Kassandra turned to her mother.

“Whatever Alexios has become,” her mother continued, “we have to try to save him.”

In truth, Kassandra had known this moment was coming, that those words hovered behind Myrrine’s lips and hers, that these few months were but a passing calm. She sucked in a deep breath, preparing to become a misthios once again.

“But…” Myrrine gazed across the shore and the sea, “there is no damned way off of this island.”

Kassandra eyed the Parian boat ring, drifting silently around like a school of sharks. “We got in easily enough.”

Myrrine’s eyes grew hooded. “They let you in, Kassandra. No one gets out. That is why I came here today, to watch, to see if my best remaining sailors might prove me wrong.”

Kassandra followed Myrrine’s outstretched hand, the finger pointing to a sleek galley setting sail from the stony turret at the Ferryman’s Finger. The boat’s hull was emblazoned with yellow, orange and deep red—tongues of flame. The Siren Song, Kassandra realized, having seen the wondrous boat in the Naxian harbor. A knot of brown-armored Naxians were aboard. “You send your best ship at them?”

“It has to be this way. All my other boats have failed.”

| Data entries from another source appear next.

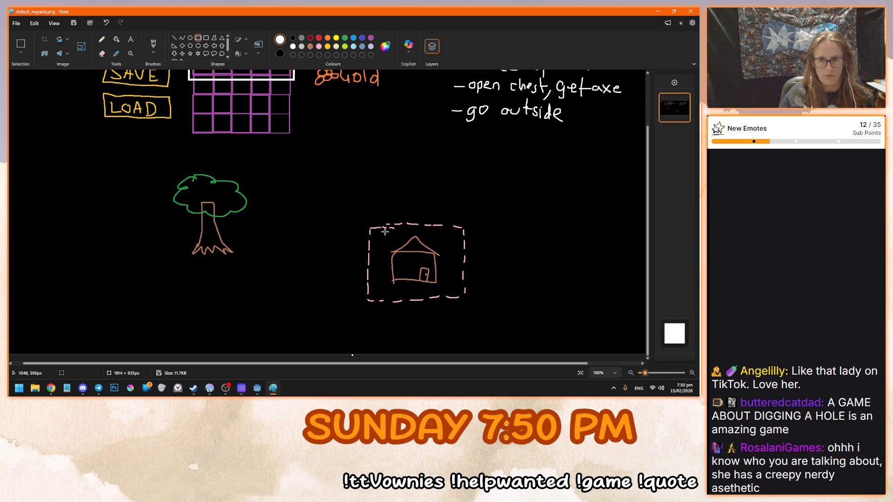
pyautogui.click(239, 54)
pyautogui.click(219, 87)
pyautogui.moveTo(378, 231); pyautogui.dragTo(449, 291)
pyautogui.press('ctrl+z')
pyautogui.click(240, 39)
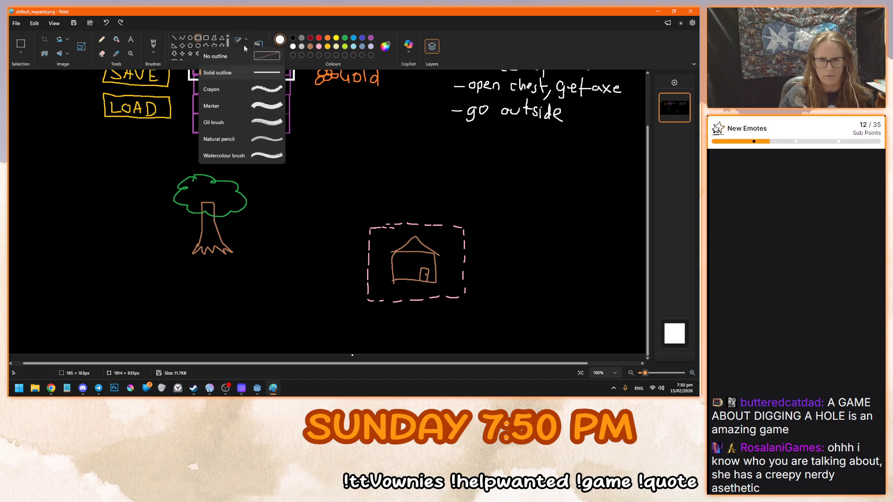
pyautogui.moveTo(384, 234); pyautogui.dragTo(449, 291)
pyautogui.click(482, 254)
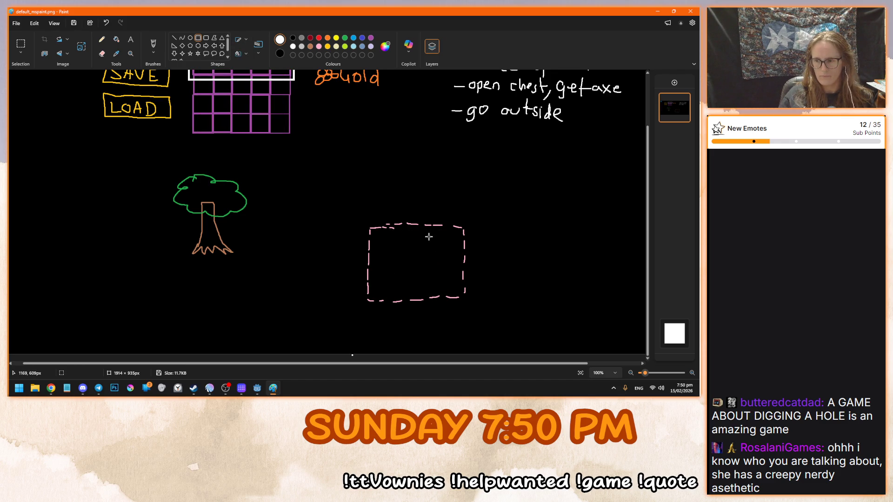
# With the brush, add ', chop wood' after 'go outside' on the third line
pyautogui.click(153, 45)
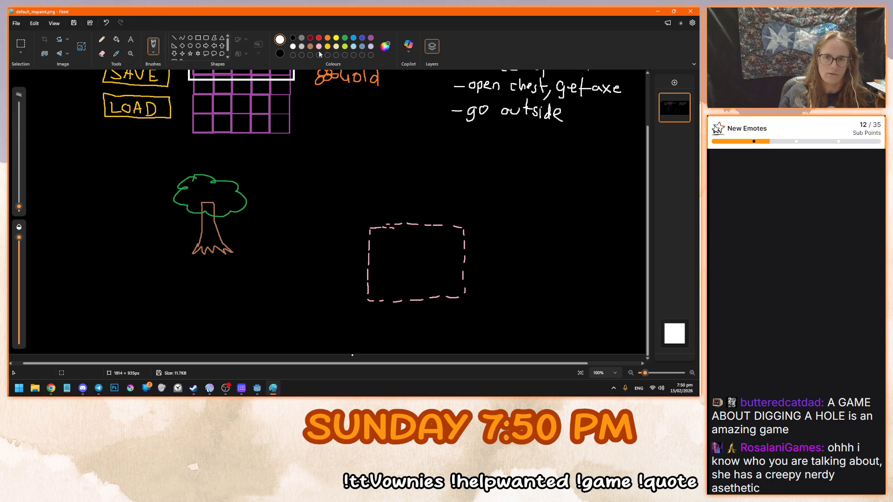
pyautogui.moveTo(401, 217); pyautogui.dragTo(447, 293)
pyautogui.press('ctrl+z')
pyautogui.scroll(3, 584, 179)
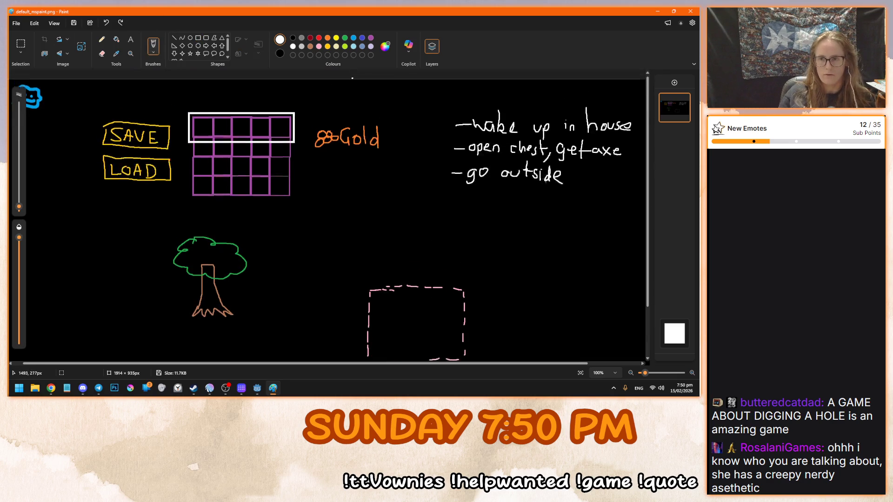
pyautogui.moveTo(568, 180)
pyautogui.mouseDown()
pyautogui.moveTo(563, 190)
pyautogui.moveTo(615, 185)
pyautogui.mouseUp()
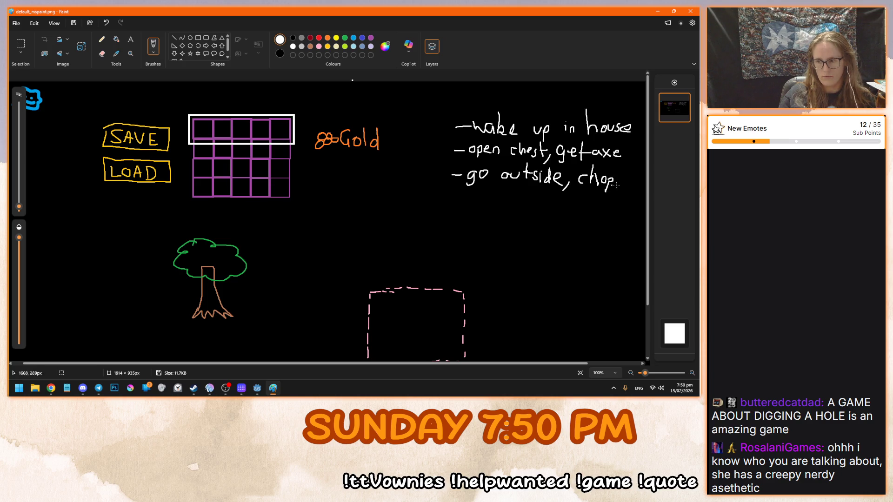
pyautogui.moveTo(529, 364); pyautogui.dragTo(582, 364)
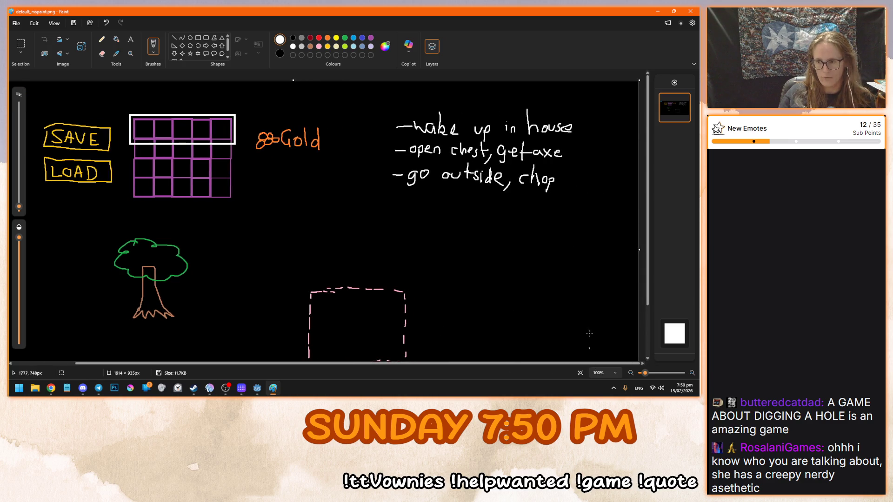
pyautogui.moveTo(569, 175); pyautogui.dragTo(619, 188)
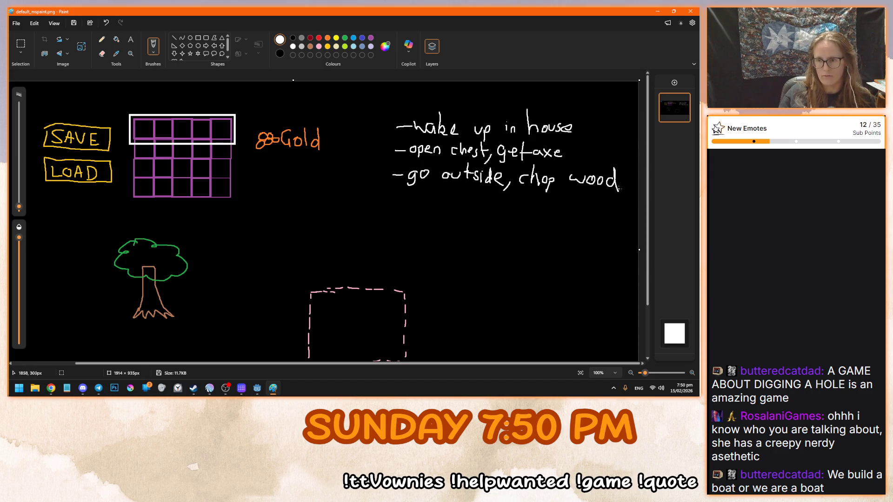
pyautogui.scroll(-2, 534, 335)
pyautogui.scroll(2, 486, 291)
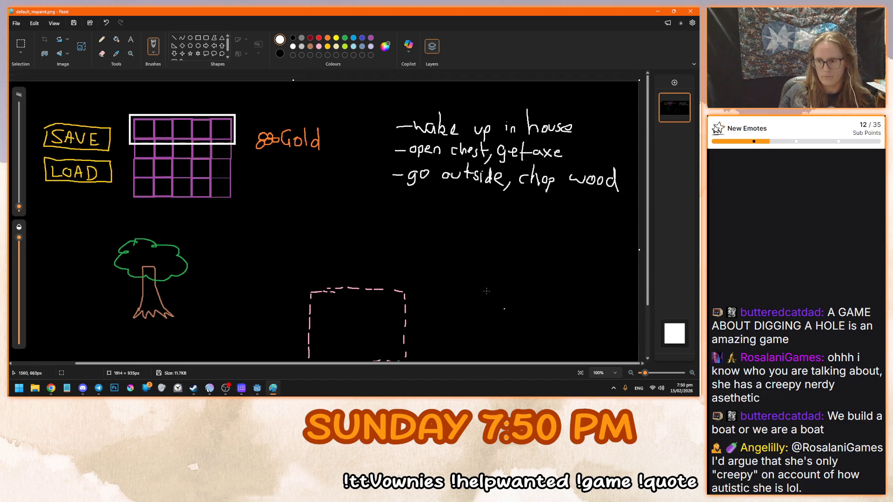
# Write a fourth note line '-build boat' and start a fifth dash
pyautogui.moveTo(391, 201); pyautogui.dragTo(402, 201)
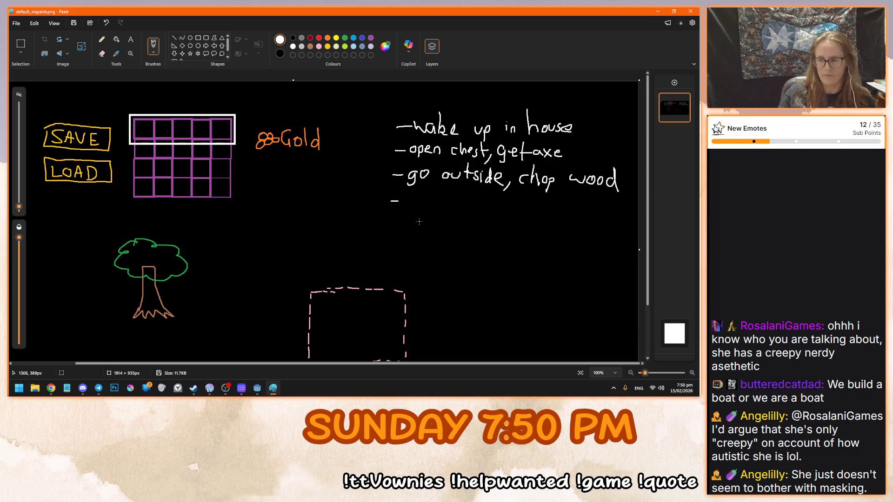
pyautogui.scroll(-2, 419, 223)
pyautogui.scroll(2, 421, 220)
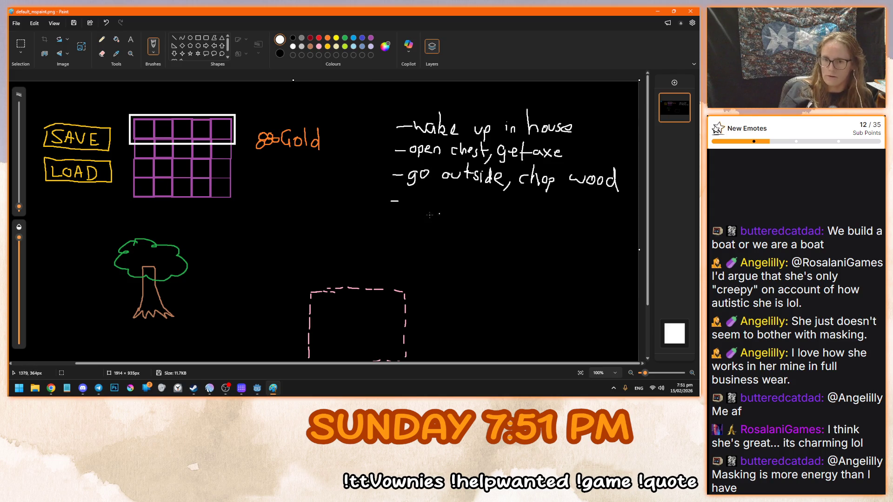
pyautogui.moveTo(401, 205)
pyautogui.mouseDown()
pyautogui.moveTo(405, 194)
pyautogui.moveTo(404, 212)
pyautogui.moveTo(428, 202)
pyautogui.moveTo(430, 216)
pyautogui.moveTo(440, 217)
pyautogui.mouseUp()
pyautogui.moveTo(454, 209)
pyautogui.mouseDown()
pyautogui.moveTo(448, 215)
pyautogui.moveTo(493, 213)
pyautogui.moveTo(510, 223)
pyautogui.mouseUp()
pyautogui.moveTo(392, 237); pyautogui.dragTo(401, 237)
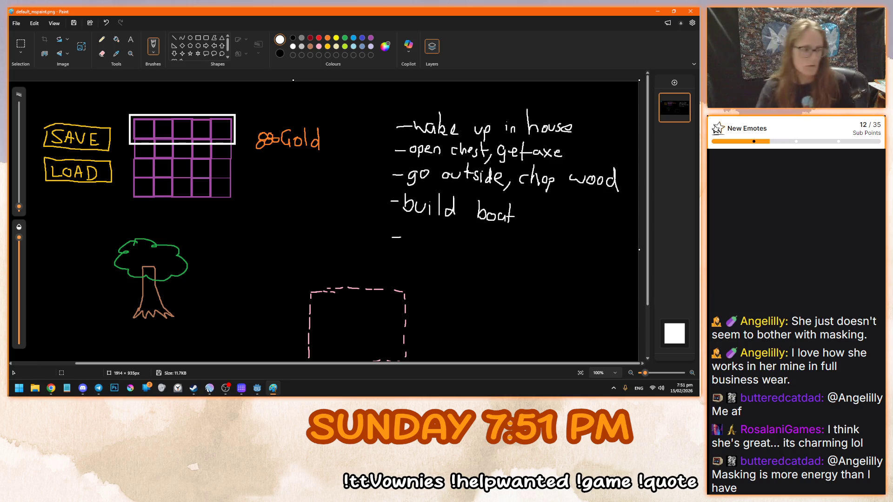
pyautogui.press('alt+Tab')
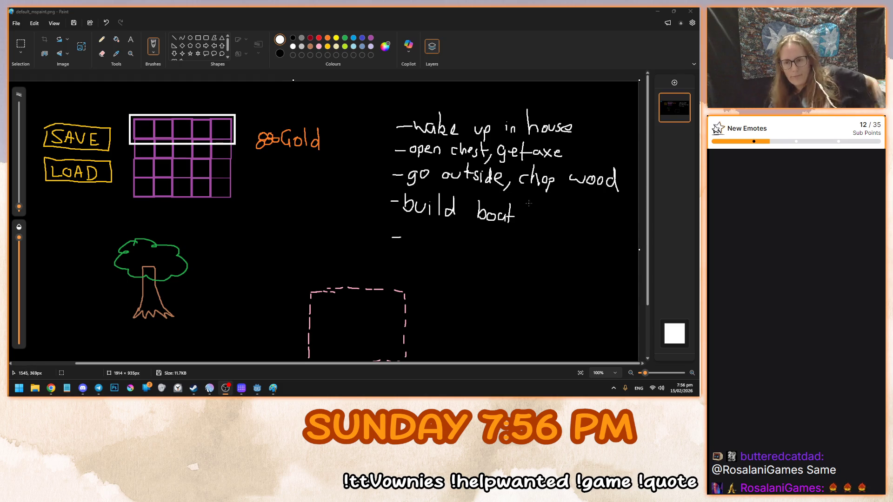
pyautogui.click(496, 10)
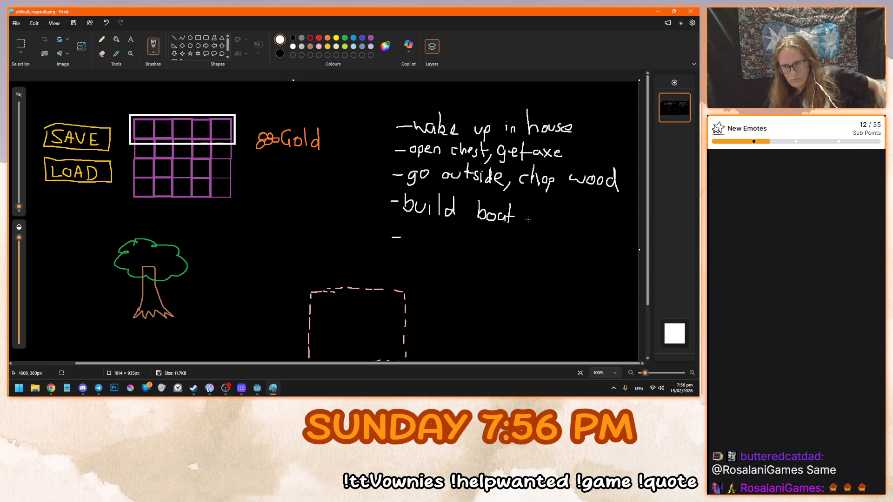
# Handwrite ',escape' after 'build boat', redoing a misdrawn letter
pyautogui.moveTo(520, 214)
pyautogui.mouseDown()
pyautogui.moveTo(516, 225)
pyautogui.moveTo(529, 209)
pyautogui.moveTo(532, 220)
pyautogui.moveTo(557, 213)
pyautogui.moveTo(569, 226)
pyautogui.moveTo(563, 218)
pyautogui.moveTo(586, 220)
pyautogui.mouseUp()
pyautogui.press('ctrl+z')
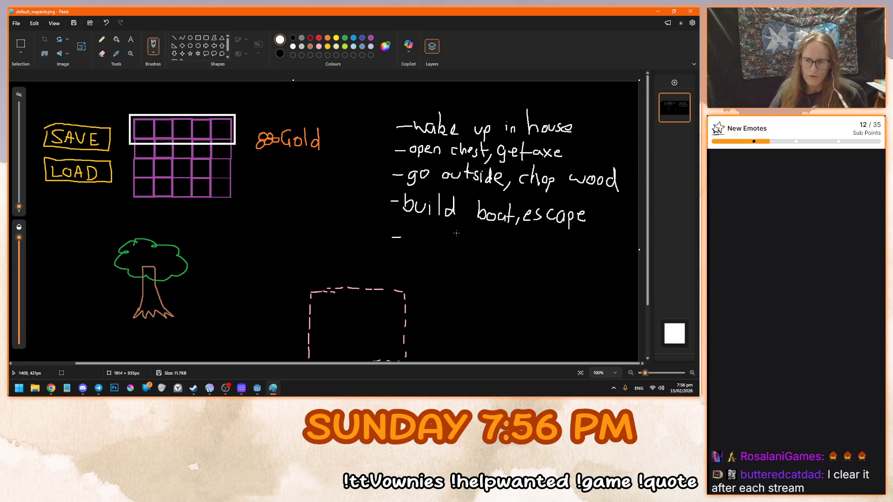
pyautogui.click(319, 38)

The ship’s sail bulged as it sped toward the blockade ring. Myrrine grasped the balcony edge, her nails scraping as she watched. The galley made excellent time, spearing toward a gap between two boats… and then the nearest two green-sailed Parian triremes tacked around, scenting blood. They came together upon the Siren Song, one ramming the aft through and the other raining arrows on the crew. The Naxian ship pivoted up on its rear as the water frothed and gurgled. Men and timber pieces spread out from the disaster, the Parian archers picking them off with ease. The sounds of distant screaming gradually thinned and ended.

Myrrine slumped. “Another fifty good soldiers lost. Men I could not afford to lose. I have less than one hundred spearmen left on the island.”

Kassandra watched as the Parians roped in one thrashing Naxian. She saw a figure in a white cape aboard the archer ship and realized this was the smiling man from the day they had arrived. He seemed to be directing his crew as they stripped the Naxian survivor naked, then slashed at him with knives. The man screamed, his pale body laced with red lines. Then they roped his ankles and tossed him back in the sea. The blockade continued silently, the roped man being dragged behind the archer ship, leaving a red trail in the water. A short time later, fins broke the surface and the man’s screams rose once more as sharks tore him apart.

“The bastard on that boat, who is he?” Kassandra asked.

“The Archon of Paros,” Myrrine replied dryly. “Silanos.”